Visualize yourself overcoming that struggle. That’s where an emotional anchor is created.
As a writer, I visualize myself opening up that box of books once they’re published. When I open up that box and I get that first book, I realize that this is real. I’ve been doing that visualization technique for the last 6 months as I’m trying to finish my next book. So, I’m not just talking about this conceptually. I do this in my own life and I encourage you to do that.
If you keep having goals that fall off on to the way side or get relegated to the back burner, it’s because you’re not revisiting them. You need to revisit it, visualize it, and see it. Really make it a visual thing. Tell the story. See it in your mind.
#2 Weekly Scoring. Every week, on a Sunday, I think about all the goals of the week I just had and all the goals of the week I have coming up, and I literally measure my performance from 1 to 10.
I think it’s really important that you take a look at your goals on a weekly basis and rate your performance.
How was your performance? How did you do?
The purpose of this is not to just see if you’ve accomplished your goals. Because you know what? Life comes up.

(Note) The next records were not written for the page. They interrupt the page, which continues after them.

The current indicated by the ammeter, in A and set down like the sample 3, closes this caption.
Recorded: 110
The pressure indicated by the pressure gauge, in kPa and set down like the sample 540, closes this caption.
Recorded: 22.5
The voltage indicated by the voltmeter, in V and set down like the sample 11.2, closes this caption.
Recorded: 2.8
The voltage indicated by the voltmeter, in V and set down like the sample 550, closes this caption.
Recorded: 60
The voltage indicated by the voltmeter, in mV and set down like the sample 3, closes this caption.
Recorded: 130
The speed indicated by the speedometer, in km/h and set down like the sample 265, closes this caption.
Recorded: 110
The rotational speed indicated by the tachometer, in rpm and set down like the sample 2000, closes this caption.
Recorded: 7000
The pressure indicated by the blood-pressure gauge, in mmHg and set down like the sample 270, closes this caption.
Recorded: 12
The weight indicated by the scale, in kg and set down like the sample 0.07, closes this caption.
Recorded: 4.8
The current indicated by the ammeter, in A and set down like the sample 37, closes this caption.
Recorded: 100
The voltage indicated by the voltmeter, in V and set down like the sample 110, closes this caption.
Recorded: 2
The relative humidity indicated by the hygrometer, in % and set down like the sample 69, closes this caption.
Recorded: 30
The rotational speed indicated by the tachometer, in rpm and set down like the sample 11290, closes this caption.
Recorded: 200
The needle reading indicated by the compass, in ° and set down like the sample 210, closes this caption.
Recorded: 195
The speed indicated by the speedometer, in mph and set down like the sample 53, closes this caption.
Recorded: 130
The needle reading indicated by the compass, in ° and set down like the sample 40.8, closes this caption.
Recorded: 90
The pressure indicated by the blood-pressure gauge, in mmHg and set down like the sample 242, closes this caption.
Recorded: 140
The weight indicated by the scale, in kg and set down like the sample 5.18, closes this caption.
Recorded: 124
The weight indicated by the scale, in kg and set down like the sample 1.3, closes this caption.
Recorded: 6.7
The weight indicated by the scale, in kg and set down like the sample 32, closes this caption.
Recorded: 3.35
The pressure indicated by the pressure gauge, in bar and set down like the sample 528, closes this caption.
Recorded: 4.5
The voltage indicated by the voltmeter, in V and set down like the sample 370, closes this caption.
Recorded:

Your kid gets sick. You get tired. Some big emergency happens in the business. Something will always come up that will refrain us from achieving every goal that we have every single week. But it’s a good idea to say, “Where did I mess up? Where did I quit? Where did I stop?”
This isn’t about berating yourself or being hard on yourself. If you’re not looking at your goals on a weekly basis at least, what are the odds that you will keep working towards them? Just because there are to-do lists in your calendar doesn’t mean you’re going to keep going after them. That’s why I like to put those things together. Visualize in the morning and at the end of every single week, and look at how you’re doing in the goals.
#3 Get social support. Whatever your goal or dream is, you need other people to know about that dream. They should know what you’re trying to accomplish, why you’re trying to accomplish, how you’re trying to accomplish it, when you’re trying to accomplish it, and what you are willing to do to accomplish it.
And they should know their role in it. If you have a big dream and your spouse doesn’t know those things I just talked about, then you’re not even in the game of goals yet.
An unspoken goal is just a hope.
You need to speak about your goals with others and share your action plan with others. You need people who are going to be your champions and comrades along the way.
If you are trying to lose weight, you need to have a workout buddy. If you’re trying to finish your book, you need to have an editor or a writing buddy. If you’re trying to get that promotion at work, you need to have a mentor or another peer who is also going for that promotion. You’ve got to socialize both your learning and the sharing of your goals because if those two things aren’t happening, then the odds of you sticking and staying on track are very low because you will find something else to do.
Your priorities may shift, or you may forget what you were passionate about. And you will let your goals go by the wayside.
But the nice thing about your friends, family and peers is that they want to see your goals attained. They want to see you live your dreams and they’re going to support you in a range of ways as you pursue your goals.
You want people bugging you and giving you crap and cheering you on as you’re chasing after your goals and that only happens if you share those goals with others.
I hope these 3 simple ideas served you. You deserve to have an extraordinary quality of life. I know you know that. We all want that. It’s impossible without goals and it’s really definitely impossible forever if you don’t start keeping those goals on the front burner. The way to do that is to visualize your goals, to assess and evaluate yourself, and to get other people involved. That’s how you’re going to achieve more goals and that’s how you’re going to live, The Charged Life.